◆ INFORMATION SHOWN:
-=-=-=-=-

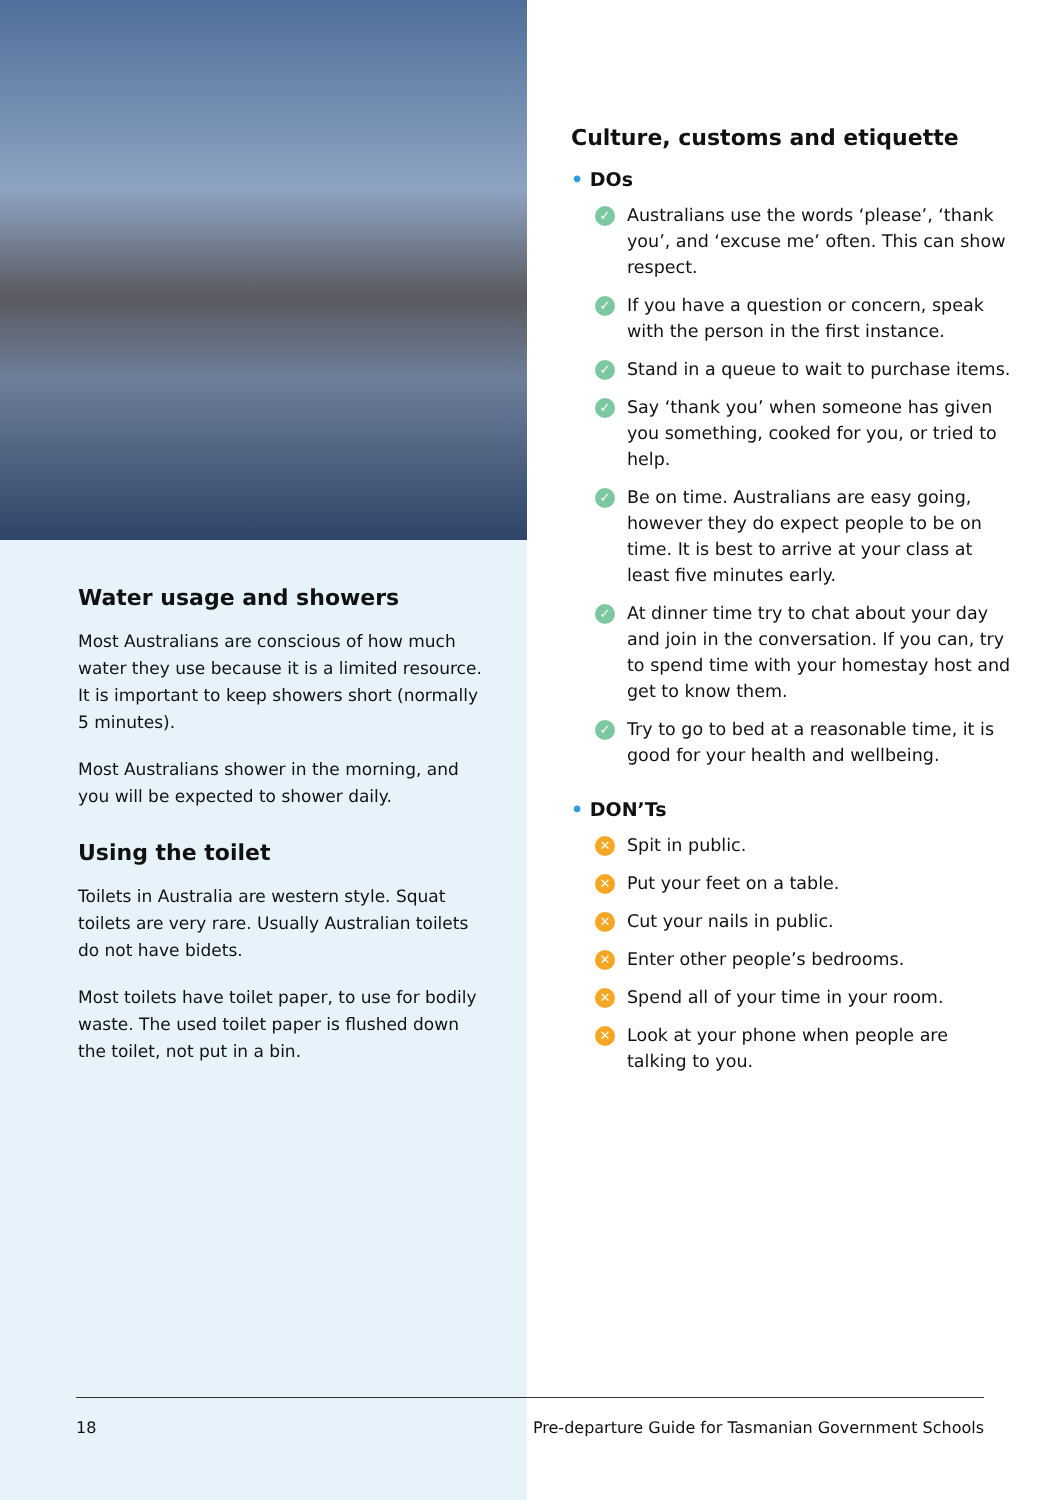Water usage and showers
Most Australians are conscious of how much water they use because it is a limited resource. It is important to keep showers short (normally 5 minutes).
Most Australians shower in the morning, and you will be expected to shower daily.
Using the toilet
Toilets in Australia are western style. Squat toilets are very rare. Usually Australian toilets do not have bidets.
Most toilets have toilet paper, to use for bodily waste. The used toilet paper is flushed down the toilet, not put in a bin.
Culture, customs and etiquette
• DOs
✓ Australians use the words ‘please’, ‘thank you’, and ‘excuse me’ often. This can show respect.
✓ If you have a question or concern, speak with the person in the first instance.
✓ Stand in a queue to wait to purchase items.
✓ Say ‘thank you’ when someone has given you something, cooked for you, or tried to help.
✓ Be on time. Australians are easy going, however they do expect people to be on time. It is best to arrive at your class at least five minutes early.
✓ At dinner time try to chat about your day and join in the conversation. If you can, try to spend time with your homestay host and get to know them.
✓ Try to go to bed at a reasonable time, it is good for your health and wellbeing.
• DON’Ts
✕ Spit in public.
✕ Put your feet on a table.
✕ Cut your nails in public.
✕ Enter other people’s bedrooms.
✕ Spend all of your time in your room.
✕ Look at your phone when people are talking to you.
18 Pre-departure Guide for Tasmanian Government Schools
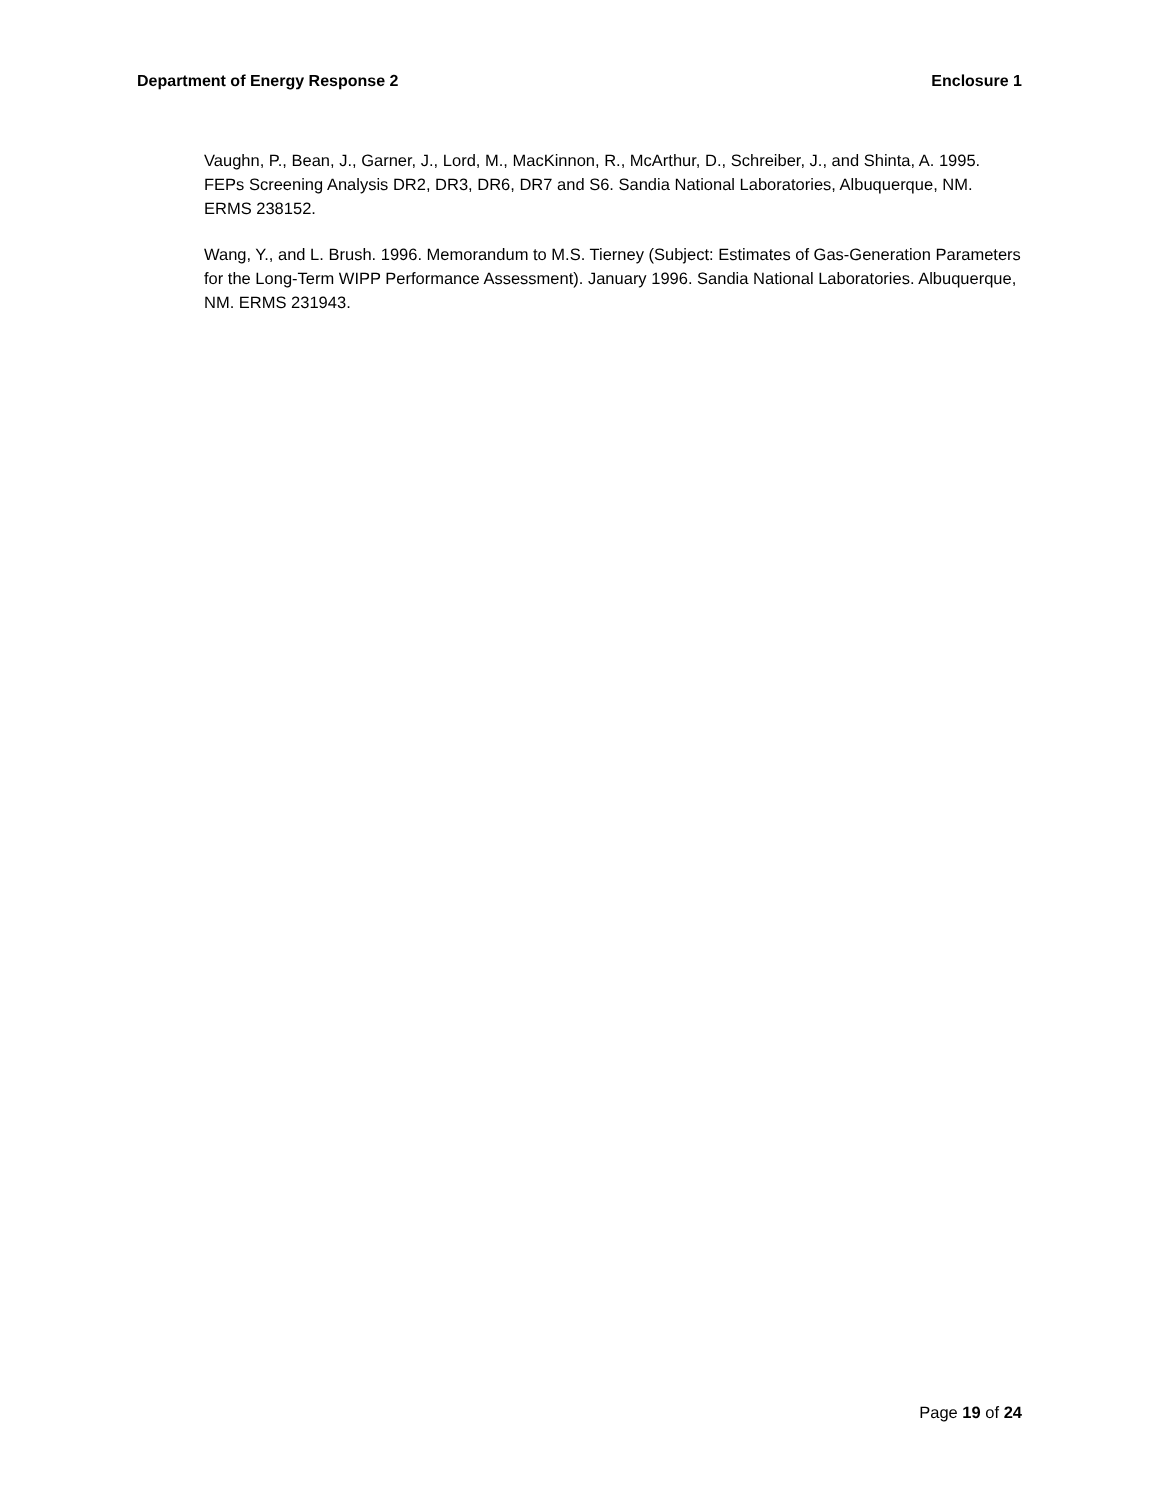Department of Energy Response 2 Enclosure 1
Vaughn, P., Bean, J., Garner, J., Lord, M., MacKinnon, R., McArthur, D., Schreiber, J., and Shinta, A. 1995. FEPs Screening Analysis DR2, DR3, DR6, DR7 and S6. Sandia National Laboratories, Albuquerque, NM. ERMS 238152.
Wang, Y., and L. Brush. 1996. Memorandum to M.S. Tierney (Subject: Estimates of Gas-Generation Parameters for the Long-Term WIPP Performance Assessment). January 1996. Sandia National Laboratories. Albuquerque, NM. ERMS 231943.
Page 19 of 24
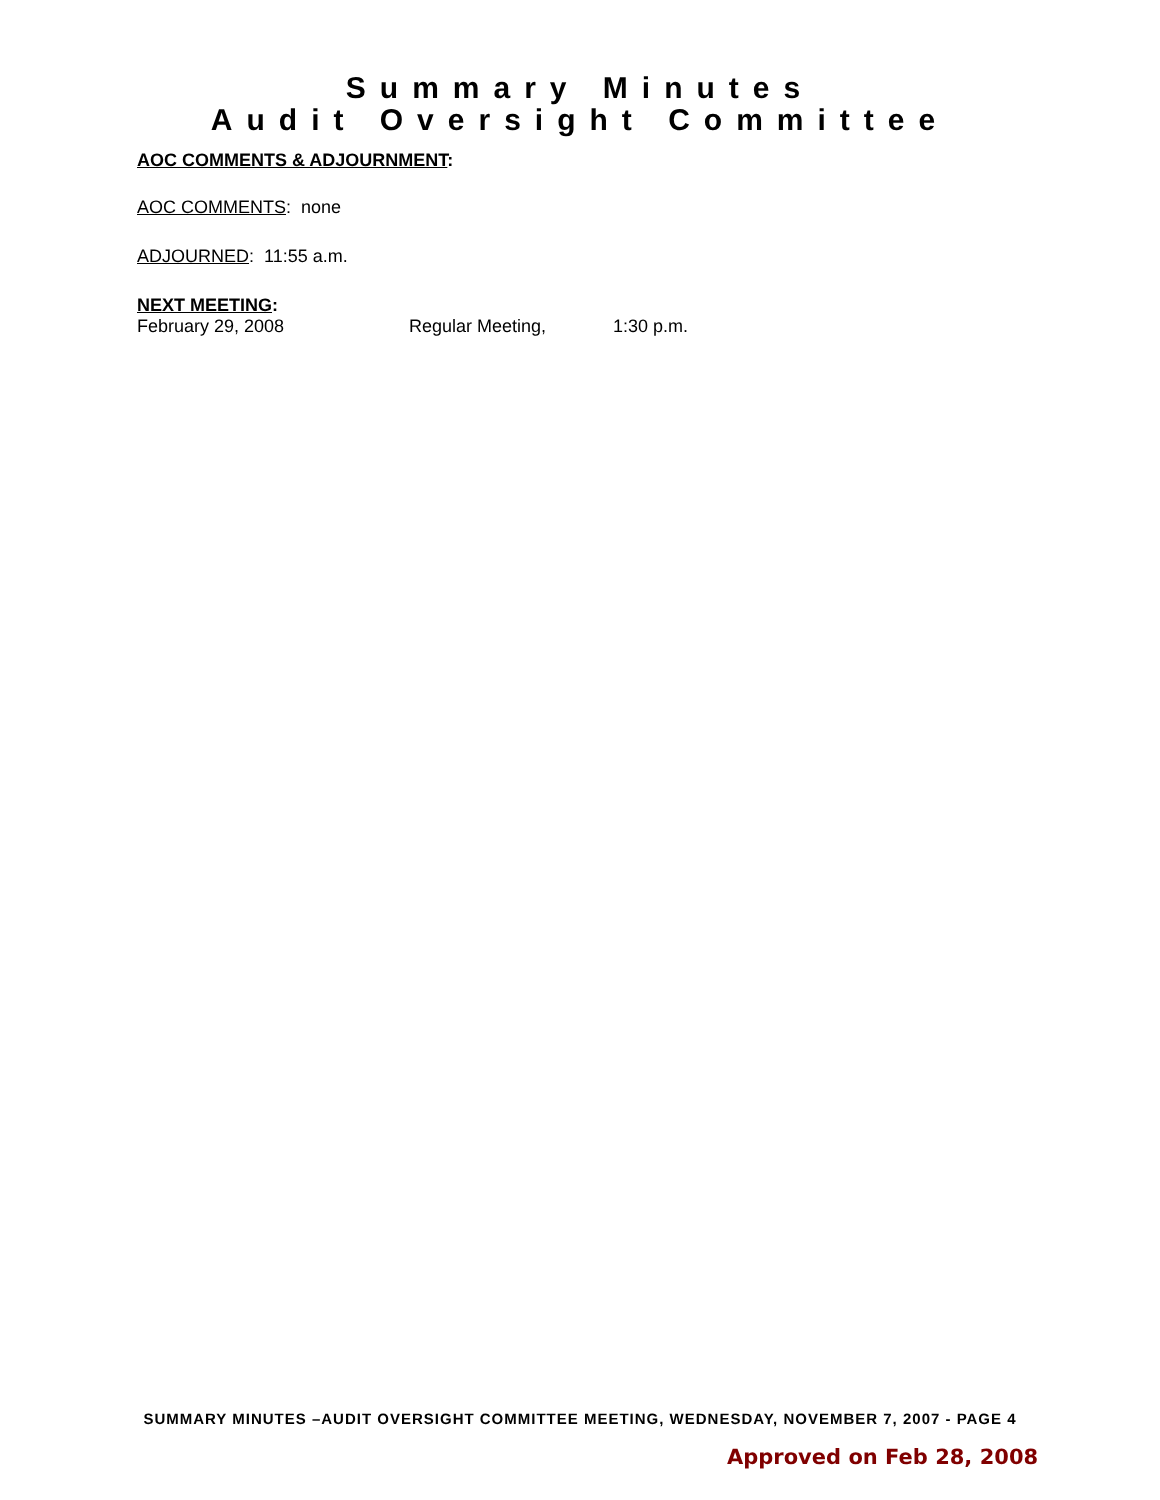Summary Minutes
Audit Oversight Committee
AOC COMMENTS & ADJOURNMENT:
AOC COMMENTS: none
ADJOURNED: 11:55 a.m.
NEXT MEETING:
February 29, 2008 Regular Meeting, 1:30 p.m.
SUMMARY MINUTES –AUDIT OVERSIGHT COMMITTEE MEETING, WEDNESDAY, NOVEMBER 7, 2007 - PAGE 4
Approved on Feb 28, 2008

-=-=-=-=-

◆ WHAT YOU SHOULD DO:
The answer must be the lines of the entries above, written out exactly from the first through the one with "can show respect.", and no pictures.

◆ RESPONSE BOX:
Water usage and showers
Most Australians are conscious of how much water they use because it is a limited resource. It is important to keep showers short (normally 5 minutes).
Most Australians shower in the morning, and you will be expected to shower daily.
Using the toilet
Toilets in Australia are western style. Squat toilets are very rare. Usually Australian toilets do not have bidets.
Most toilets have toilet paper, to use for bodily waste. The used toilet paper is flushed down the toilet, not put in a bin.
Culture, customs and etiquette
• DOs
✓ Australians use the words ‘please’, ‘thank you’, and ‘excuse me’ often. This can show respect.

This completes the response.